→ Saved data entries
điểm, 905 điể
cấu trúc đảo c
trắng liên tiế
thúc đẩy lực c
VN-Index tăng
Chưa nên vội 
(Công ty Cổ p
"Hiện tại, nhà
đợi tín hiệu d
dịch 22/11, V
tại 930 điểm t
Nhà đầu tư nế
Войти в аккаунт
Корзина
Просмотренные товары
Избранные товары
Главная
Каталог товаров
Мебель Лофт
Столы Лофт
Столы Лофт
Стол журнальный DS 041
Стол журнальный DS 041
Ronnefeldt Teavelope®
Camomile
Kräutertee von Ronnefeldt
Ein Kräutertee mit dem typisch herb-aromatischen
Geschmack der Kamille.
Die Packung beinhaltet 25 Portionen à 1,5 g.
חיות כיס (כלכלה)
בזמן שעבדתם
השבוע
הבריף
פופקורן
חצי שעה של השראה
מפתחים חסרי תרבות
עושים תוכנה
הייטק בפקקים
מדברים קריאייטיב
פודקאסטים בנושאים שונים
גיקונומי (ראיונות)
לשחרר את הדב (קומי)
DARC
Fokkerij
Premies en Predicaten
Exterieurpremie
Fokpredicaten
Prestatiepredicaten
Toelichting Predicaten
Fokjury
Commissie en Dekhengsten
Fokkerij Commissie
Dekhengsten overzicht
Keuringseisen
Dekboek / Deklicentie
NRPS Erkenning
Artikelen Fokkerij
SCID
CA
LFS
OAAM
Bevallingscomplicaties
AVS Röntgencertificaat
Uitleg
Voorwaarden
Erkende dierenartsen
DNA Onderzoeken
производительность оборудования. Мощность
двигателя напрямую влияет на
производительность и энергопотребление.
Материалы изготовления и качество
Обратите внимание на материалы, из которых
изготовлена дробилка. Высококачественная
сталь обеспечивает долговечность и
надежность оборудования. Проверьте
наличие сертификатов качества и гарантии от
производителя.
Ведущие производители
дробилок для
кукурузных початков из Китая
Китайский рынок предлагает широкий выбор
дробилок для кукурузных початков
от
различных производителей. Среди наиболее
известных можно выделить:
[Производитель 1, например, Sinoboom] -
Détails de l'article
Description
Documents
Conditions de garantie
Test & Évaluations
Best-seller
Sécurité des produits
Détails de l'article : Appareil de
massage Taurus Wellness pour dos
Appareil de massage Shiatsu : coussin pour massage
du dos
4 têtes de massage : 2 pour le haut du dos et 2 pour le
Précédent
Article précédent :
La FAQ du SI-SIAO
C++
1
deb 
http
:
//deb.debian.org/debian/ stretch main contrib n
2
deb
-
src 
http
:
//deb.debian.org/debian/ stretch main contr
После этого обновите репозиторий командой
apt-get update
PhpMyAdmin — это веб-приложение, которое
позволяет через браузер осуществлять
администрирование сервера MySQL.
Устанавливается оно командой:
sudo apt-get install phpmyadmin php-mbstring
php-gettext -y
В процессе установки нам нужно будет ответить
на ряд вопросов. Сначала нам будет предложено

→ Activity
Please quote every line of the entries above verbatim, leaving nothing out and changing nothing.

→ Output
điểm, 905 điể
cấu trúc đảo c
trắng liên tiế
thúc đẩy lực c
VN-Index tăng
Chưa nên vội 
(Công ty Cổ p
"Hiện tại, nhà
đợi tín hiệu d
dịch 22/11, V
tại 930 điểm t
Nhà đầu tư nế
Войти в аккаунт
Корзина
Просмотренные товары
Избранные товары
Главная
Каталог товаров
Мебель Лофт
Столы Лофт
Столы Лофт
Стол журнальный DS 041
Стол журнальный DS 041
Ronnefeldt Teavelope®
Camomile
Kräutertee von Ronnefeldt
Ein Kräutertee mit dem typisch herb-aromatischen
Geschmack der Kamille.
Die Packung beinhaltet 25 Portionen à 1,5 g.
חיות כיס (כלכלה)
בזמן שעבדתם
השבוע
הבריף
פופקורן
חצי שעה של השראה
מפתחים חסרי תרבות
עושים תוכנה
הייטק בפקקים
מדברים קריאייטיב
פודקאסטים בנושאים שונים
גיקונומי (ראיונות)
לשחרר את הדב (קומי)
DARC
Fokkerij
Premies en Predicaten
Exterieurpremie
Fokpredicaten
Prestatiepredicaten
Toelichting Predicaten
Fokjury
Commissie en Dekhengsten
Fokkerij Commissie
Dekhengsten overzicht
Keuringseisen
Dekboek / Deklicentie
NRPS Erkenning
Artikelen Fokkerij
SCID
CA
LFS
OAAM
Bevallingscomplicaties
AVS Röntgencertificaat
Uitleg
Voorwaarden
Erkende dierenartsen
DNA Onderzoeken
производительность оборудования. Мощность
двигателя напрямую влияет на
производительность и энергопотребление.
Материалы изготовления и качество
Обратите внимание на материалы, из которых
изготовлена дробилка. Высококачественная
сталь обеспечивает долговечность и
надежность оборудования. Проверьте
наличие сертификатов качества и гарантии от
производителя.
Ведущие производители
дробилок для
кукурузных початков из Китая
Китайский рынок предлагает широкий выбор
дробилок для кукурузных початков
от
различных производителей. Среди наиболее
известных можно выделить:
[Производитель 1, например, Sinoboom] -
Détails de l'article
Description
Documents
Conditions de garantie
Test & Évaluations
Best-seller
Sécurité des produits
Détails de l'article : Appareil de
massage Taurus Wellness pour dos
Appareil de massage Shiatsu : coussin pour massage
du dos
4 têtes de massage : 2 pour le haut du dos et 2 pour le
Précédent
Article précédent :
La FAQ du SI-SIAO
C++
1
deb 
http
:
//deb.debian.org/debian/ stretch main contrib n
2
deb
-
src 
http
:
//deb.debian.org/debian/ stretch main contr
После этого обновите репозиторий командой
apt-get update
PhpMyAdmin — это веб-приложение, которое
позволяет через браузер осуществлять
администрирование сервера MySQL.
Устанавливается оно командой:
sudo apt-get install phpmyadmin php-mbstring
php-gettext -y
В процессе установки нам нужно будет ответить
на ряд вопросов. Сначала нам будет предложено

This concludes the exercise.